Sending Jimmy Lai case to mainland a bad idea


By Chris Yeung —

Amid threats of sending national security defendants to mainland China for trial, Hong Kong’s security minister Chris Tang Ping-keung said last week he was confident the open hearing of the trial of Apple Daily founder Jimmy Lai Chee-ying would reveal the extent of the “bad” crimes of Lai had allegedly committed.

He did not comment directly in the interview with the South China Morning Post about whether the Lai trial should be conducted in the mainland, where cases that involved national security had been held secretly.

Calls for invoking a provision in the Hong Kong national security law on the trial of national security defendants in the mainland have surfaced in the wake of a newly-proposed bill of sanctions against 49 Hong Kong officials, judges and prosecutors by US lawmakers.

Tam Yiu-chung, the former sole Hong Kong member to the National People’s Congress (NPC) Standing Committee, said the bill might “force” the government to transfer cases to the mainland.

He echoed warnings from Regina Ip Lau Suk-yee, convenor of the key decision-making Executive Council, and pro-Beijing heavyweight Lau Siu-kai that the US move could trigger “fallback measures” under Article 55 of the national security law.

Asked by reporters after attending a legal conference on Friday, Secretary for Justice Paul Lam questioned why people have no confidence in local courts in handling national security cases. He did not directly comment on the idea of sending those cases to the mainland.

The two major Beijing-backed Chinese dailies, Ta Kung Pao and Wen Wei Po, which are often indicators of Beijing’s thinking, have not given extensive coverage to the warnings given by the various pro-Beijing political heavyweights.

If the Chinese authorities have kept their cards close to their hearts, it is plainly because of the hyper-sensitivity and the profound implications of the idea of sending Lai to the mainland for trial.
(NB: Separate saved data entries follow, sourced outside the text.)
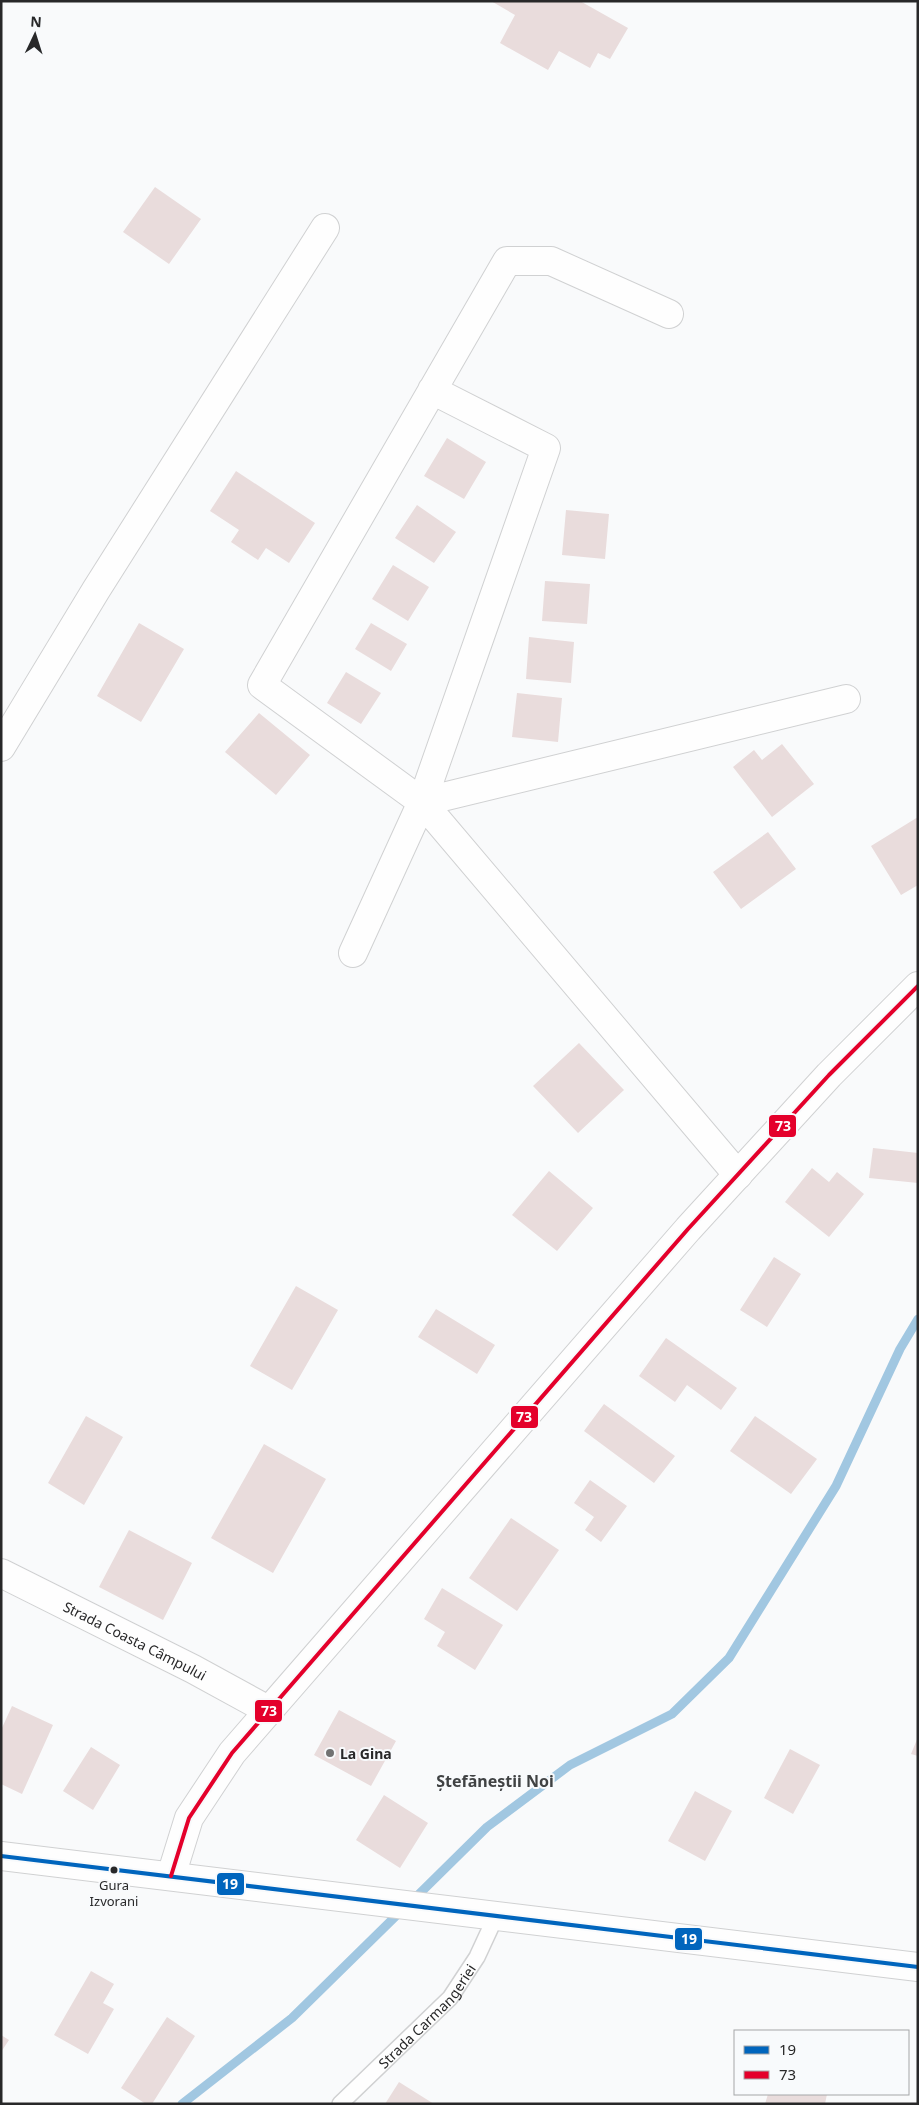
<svg xmlns="http://www.w3.org/2000/svg" width="919" height="2105" viewBox="0 0 919 2105" font-family="'Noto Sans',sans-serif">
	<rect width="100%" height="100%" fill="#f9fafb"/>
	<g fill="none" stroke-linecap="round" stroke-linejoin="round">
		<!-- stream -->
		<path stroke="#a1c7e1" stroke-width="9" d="M412,1901l75,-74 83,-62 102,-51 57,-56 107,-172 64,-137 18,-30
			M182,2104l110,-86 110,-108"/>
	</g>
	<!-- building -->
	<path fill="#e9dcdc" d="M491,1h89l48,27 -18,31 -12,-6 -8,15 -31,-17 -11,19 -48,-27 15,-28z
		M155,187l46,32 -32,45 -46,-32z
		M447,438l39,24 -22,37 -40,-23z
		M236,471l79,52 -26,40 -23,-15 -8,12 -27,-18 8,-12 -29,-19z
		M417,505l39,27 -22,31 -39,-25z
		M566,510l43,4 -4,45 -43,-4z
		M393,565l36,22 -21,34 -36,-22z
		M545,581l45,3 -3,40 -45,-3z
		M139,623l45,26 -43,73 -44,-26z
		M371,623l36,21 -16,27 -36,-22z
		M529,637l45,5 -3,41 -45,-4z
		M346,672l35,21 -20,31 -34,-21z
		M517,693l45,5 -4,44 -46,-5z
		M259,713l51,42 -34,40 -51,-43z
		M782,744l32,40 -42,33 -39,-50 21,-17 8,10z
		M918,817v68l-17,10 -30,-49z
		M768,832l28,37 -55,40 -28,-37z
		M579,1043l45,47 -46,43 -45,-47z
		M873,1148l45,5v30l-49,-5z
		M812,1168l17,14 8,-10 27,22 -35,43 -44,-35z
		M549,1171l44,37 -36,43 -45,-36z
		M774,1257l27,17 -34,53 -27,-17z
		M296,1286l42,24 -46,80 -42,-24z
		M436,1309l59,36 -18,29 -59,-37z
		M666,1338l71,50 -16,22 -34,-25 -12,17 -36,-26z
		M604,1404l71,52 -21,27 -70,-52z
		M86,1416l37,21 -39,68 -36,-22z
		M755,1416l62,43 -26,35 -61,-43z
		M264,1444l62,35 -53,94 -62,-35z
		M590,1480l37,26 -26,36 -16,-12 9,-13 -20,-14z
		M511,1518l48,32 -42,61 -48,-33z
		M129,1530l63,33 -29,57 -64,-33z
		M442,1588l61,37 -28,45 -38,-24 8,-14 -21,-13z
		M12,1706l41,19 -31,69 -21,-10v-54z
		M339,1710l57,31 -25,45 -57,-31z
		M918,1737v19l-7,-2z
		M91,1747l29,18 -27,45 -30,-19z
		M790,1749l30,16 -27,49 -29,-16z
		M695,1791l37,20 -27,50 -37,-20z
		M384,1795l44,28 -28,45 -44,-28z
		M91,1971l23,13 -11,19 11,6 -26,45 -34,-19z
		M167,2017l28,19 -43,68h-6l-25,-16z
		M1,2035l8,5 -8,12z
		M399,2082l35,22h-49z
		M768,2094h59l-2,10h-60z"/>
	<g fill="none" stroke-linecap="round" stroke-linejoin="round">
		<!-- service casing -->
		<g stroke="#d0d1d2" stroke-width="18">
			<g id="service">
				<path id="s1" d="M340,2104l110,-106 27,-41 19,-41"/>
			</g>
		</g>
		<!-- minor casing -->
		<g stroke="#d0d1d2" stroke-width="30">
			<path id="minor" d="M669,314l-118,-53h-44l-245,424 160,117 316,373
				M1,747l95,-157 229,-362
				M422,802l424,-103
				M353,953l69,-151 124,-354 -114,-58"/>
		</g>
		<!-- tertiary casing -->
		<g stroke="#d0d1d2" stroke-width="30">
			<g id="tertiary">
				<path id="s2" d="M1,1573l192,96 75,41"/>
				<path d="M171,1876l18,-58 43,-65 456,-524 141,-154 89,-89"/>
			</g>
		</g>
		<!-- primary casing -->
		<g stroke="#d0d1d2" stroke-width="30">
			<path id="primary" d="M1,1856l917,111"/>
		</g>
		<!-- service -->
		<use href="#service" stroke="#fefefe" stroke-width="15"/>
		<!-- minor -->
		<use href="#minor" stroke="#fefefe" stroke-width="28"/>
		<!-- tertiary -->
		<use href="#tertiary" stroke="#fefefe" stroke-width="28"/>
		<!-- primary -->
		<use href="#primary" stroke="#fefefe" stroke-width="28"/>
		<!-- bus-1 casing -->
		<g stroke="#f8fafc" stroke-width="8">
			<path id="bus-1" d="M1,1856l917,111"/>
		</g>
		<!-- bus-2 casing -->
		<g stroke="#f8fafc" stroke-width="8">
			<path id="bus-2" d="M171,1876l18,-58 43,-65 456,-524 141,-154 89,-89"/>
		</g>
		<!-- bus-1 -->
		<use href="#bus-1" stroke="#0065bd" stroke-width="4"/>
		<!-- bus-2 -->
		<use href="#bus-2" stroke="#e4002b" stroke-width="4"/>
	</g>
	<!-- markers -->
	<circle fill="#717272" stroke="#f8fafc" stroke-width="2" cx="330" cy="1753" r="5"/>
	<circle fill="#282829" stroke="#f8fafc" stroke-width="2" cx="114" cy="1870" r="4.5"/>
	<g text-anchor="middle" dominant-baseline="central" stroke-width="4" stroke-linejoin="round" paint-order="stroke">
		<!-- bus labels -->
		<g font-size="13" fill="#282829" stroke="#f8fafc">
			<text x="114" y="1885">Gura<tspan x="114" dy="16">Izvorani</tspan></text>
		</g>
		<!-- street labels -->
		<g font-size="14" fill="#282829" stroke="#f8fafc">
			<text stroke="none"><textPath href="#s2" startOffset="150">Strada Coasta Câmpului</textPath></text>
			<text stroke="none"><textPath href="#s1" startOffset="124">Strada Carmangeriei</textPath></text>
		</g>
		<!-- poi labels -->
		<g font-size="14" font-weight="bold" fill="#282829" stroke="#f8fafc" text-anchor="start">
			<text x="340" y="1753">La Gina</text>
		</g>
		<!-- quarter labels -->
		<g font-size="16" font-weight="bold" fill="#404243" stroke="#f8fafc">
			<text x="495" y="1781">Ștefăneștii Noi</text>
		</g>
	</g>
	<g stroke="#f8fafc" stroke-width="2">
		<rect x="768" y="1114" width="29" height="24" rx="5" fill="#e4002b"/>
		<rect x="510" y="1405" width="29" height="24" rx="5" fill="#e4002b"/>
		<rect x="254" y="1699" width="29" height="24" rx="5" fill="#e4002b"/>
		<rect x="216" y="1872" width="29" height="24" rx="5" fill="#0065bd"/>
		<rect x="674" y="1927" width="29" height="24" rx="5" fill="#0065bd"/>
	</g>
	<g font-size="14" text-anchor="middle" font-weight="bold" fill="#fff">
		<text x="783" y="1131">73</text>
		<text x="524" y="1422">73</text>
		<text x="269" y="1716">73</text>
		<text x="230" y="1889">19</text>
		<text x="689" y="1944">19</text>
	</g>
	<!-- border -->
	<rect width="919" height="2105" fill="none" stroke="#282829" stroke-width="5"/>
	<!-- legend -->
	<rect x="734" y="2030" width="175" height="65" fill="#f8fafc" stroke="#a5a6a8"/>
	<rect x="744" y="2046" width="25" height="8" fill="#0065bd" stroke="#a5a6a8"/>
	<text x="779" y="2055" font-size="15" fill="#282829">19</text>
	<rect x="744" y="2071" width="25" height="8" fill="#e4002b" stroke="#a5a6a8"/>
	<text x="779" y="2080" font-size="15" fill="#282829">73</text>
	<!-- north arrow -->
	<g transform="translate(35 35) rotate(4)" stroke="#f8fafc" stroke-width="4" paint-order="stroke">
	<path d="M0-4L9 19L0 12L-9 19Z" fill="#282829"/>
	<text y="-8" font-size="14" font-weight="bold" text-anchor="middle" fill="#282829">N</text>
	</g>
</svg>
Article 55 stipulates the central government’s national security office in Hong Kong, or Office for Safeguarding National Security (OSNS), can exercise jurisdiction over Hong Kong national security law cases. It could do so when the cases are complex that involve foreign countries, a situation which rendered the Hong Kong government unable to enforce the law, or when “a major and imminent” threat to national security occurred.

After a case is being transferred to the OSNS, Beijing could assign a prosecuting body and a court to hear the case. Relevant mainland Chinese laws would also be applied.

Lau, an adviser for semi-official Beijing think tank the Chinese Association of Hong Kong & Macau Studies, said Article 55 was a “last resort” and could be used if foreign forces were found to be interfering in those cases. He did not specifically name the Jimmy Lai case.

Article 55 has not been applied since the law took effect on July 1, 2020. With no precedent ruling, whether the pressure mounted by a list of foreign governments, legislators, human rights groups and religious leaders constitutes “interference” stipulated in the article is a matter of interpretation of the law.

But any decision to take the case off from Hong Kong courts to the mainland will be entirely based on political consideration.

Pro-Beijing pundits such as Lau and Regina Ip may feel adamant putting Lai on trial under the mainland system could help keep the Hong Kong judiciary clean from the complex political mess caused by the Lai case, not to mention the pressure the local judges may face.

And if the hearings are being held behind closed doors, the publicity of the defence of Lai in the process could be kept to the minimum, if any.

That may sound like a smart political play, being justified by Article 55. But ironically, it contradicts Chris Tang’s pledge of open hearing of the Jimmy Lai case.

More importantly, it will create more uncertainties and complexities to the case. There is no previous case of a trial already prepared scheduled to be held in a Hong Kong court being handed over to the mainland authorities.

How it should and can be done is a big question mark with no one seems to know the answer. It is easier said than done.

Worse, it will set a bad precedent for the Hong Kong judiciary giving up its final power of adjudication, which is one of the pillars of independent judiciary and the “one country, two systems” policy as a whole.

The “last resort” in the national security law Lau Siu-kai was referring to could indeed be a self-destruction device. Any threat of use must be seriously thought through with a clear idea of the potential destruction that it may cause. The loss caused by a relocation of the trial to the mainland will be far greater than the so-called gain.